Both Robert S. Mueller III, director of the Federal Bureau of Investigation, and Lt. Gen. Michael D. Maples, director of the Defense Intelligence Agency, told lawmakers that their agencies had successfully obtained valuable intelligence from terrorism suspects without using what Mr. Mueller called the “coercive” methods of the C.I.A.
But General Hayden bristled when asked about Congressional attempts to mandate that C.I.A. interrogators be required to use the more limited set of interrogation methods contained in the Army Field Manual, which is used by military interrogators.
“It would make no more sense to apply the Army’s field manual to C.I.A.,” General Hayden said, “than it would to take the Army Field Manual on grooming and apply it to my agency, or the Army Field Manual on recruiting and apply it to my agency. Or, for that matter, the Army Field Manual on sexual orientation and apply it to my agency.”
During the testimony, Mr. McConnell tried to recalibrate somewhat the intelligence agencies’ view of Iran’s nuclear program, telling senators that the public portion of a National Intelligence Estimate released in December placed too much significance on the fact that Iran had halted secret work on nuclear weapons design in 2003.
Mr.
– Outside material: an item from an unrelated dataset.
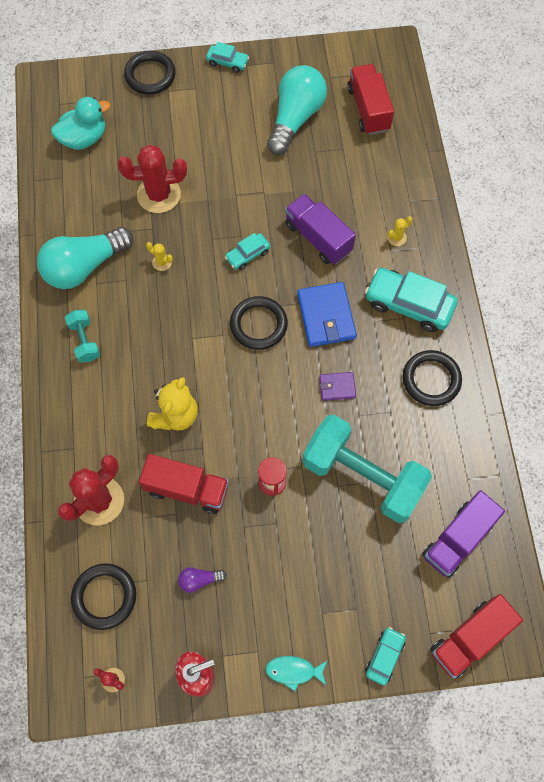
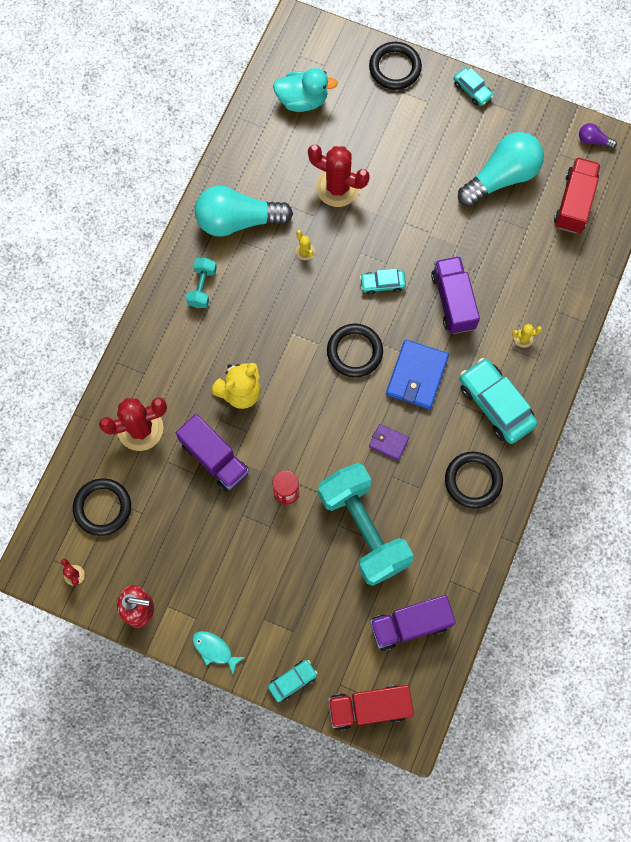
camera: 30 degrees right, 5 degrees up
red truck [139,454,229,514] -> purple truck [176,414,249,492]
purple light bulb [178,567,227,593] -> purple light bulb moved to [579,123,617,149]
McConnell said that weapons design was “probably the least significant part of the program” and that Iran’s refusal to halt uranium enrichment meant that it still posed a potential nuclear threat.
The fact that Iran was continuing its enrichment efforts was mentioned in that intelligence assessment, but Republican lawmakers and many conservative commentators have criticized the report as misleading.
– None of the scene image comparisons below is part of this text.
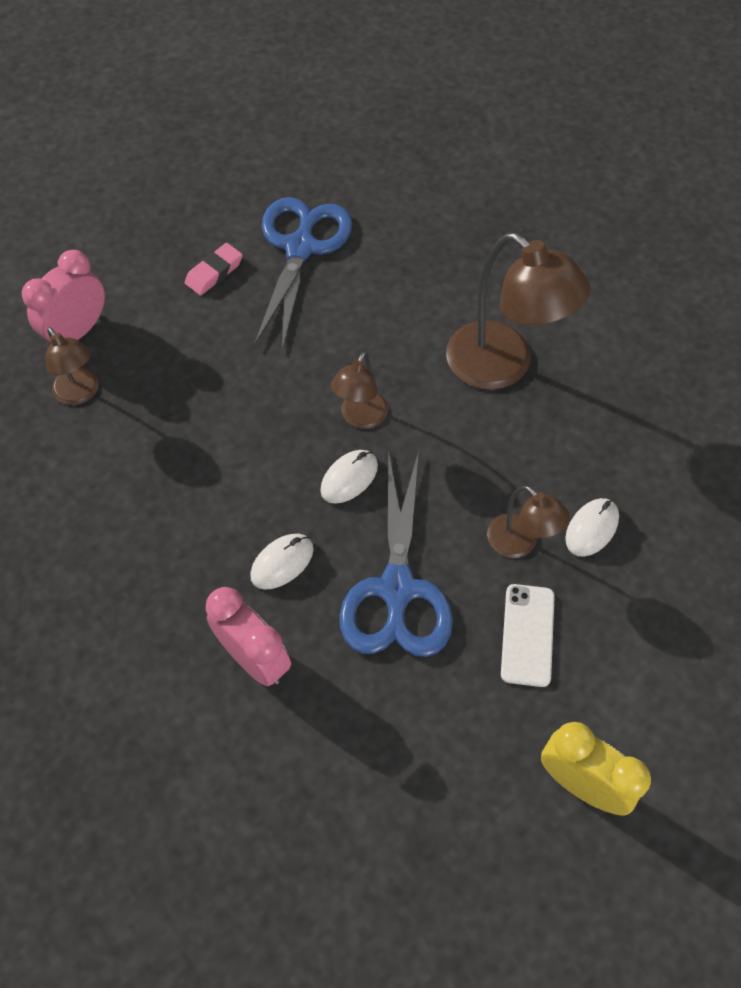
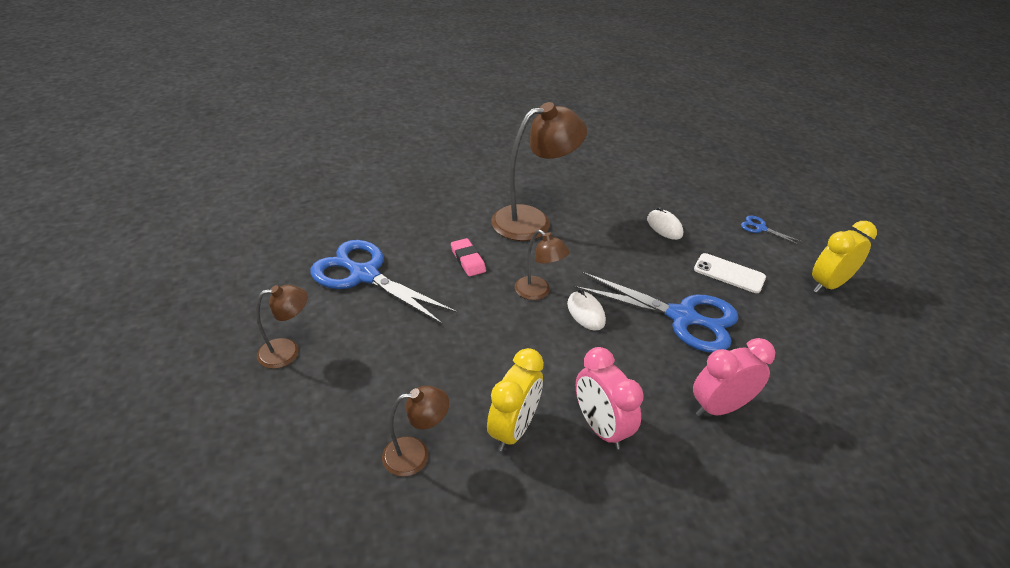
camera: 70 degrees left, 20 degrees down
pink clock [22,250,105,342] -> pink clock moved to [576,347,644,450]
pink eraser [185,243,243,295] -> pink eraser moved to [451,238,486,276]
white mouse [250,534,314,590] -> none
brown lamp [487,485,570,558] -> brown lamp moved to [256,285,308,369]
none -> yellow clock [487,348,544,451]
none -> blue scissors [741,216,803,246]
Intelligence officials have defended the assessment on Iran as an example of the more rigorous analysis that American spy agencies have adopted in response to the prewar intelligence failures on Iraq. But while Mr. McConnell praised the assessment, he said his office had not been clear enough about its conclusions as it hurried to make it public.
“In retrospect, as I mentioned, I would do some things differently,” he said.
Among his litany of worldwide threats, Mr. McConnell also warned the Senate panel about the growing threat of “cyberattacks” by terror groups or homegrown militants. He said President Bush signed a classified directive in January outlining steps to protect American computer networks.
In his testimony on Al Qaeda, Mr. McConnell said Mr. bin Laden and Mr. Zawahri were precluded by “security concerns” from the day-to-day running of the organization. But he said both men “regularly pass inspirational messages and specific operational guidance to their followers through public statements.”
Mr. McConnell said the flow of foreign militants into Iraq slowed somewhat during the final months of 2007. At the same time, however, he warned that Al Qaeda in Mesopotamia, the largely homegrown Sunni insurgent group in Iraq that American officials say is led by foreigners, could shift its focus to carrying out attacks outside Iraq.
Based on captured documents, Mr. McConnell said, fewer than 100 militants from Al Qaeda in Mesopotamia to date have left Iraq to establish cells in other countries.
Senator John D. Rockefeller IV of West Virginia, the Democratic chairman of the Senate Intelligence Committee, blamed the Iraq war for undermining the campaign against Al Qaeda.
“The focus of America’s military forces and intelligence resources were mistakenly shifted,” he said, “from delivering a decisive blow against Al Qaeda, which is the enemy.”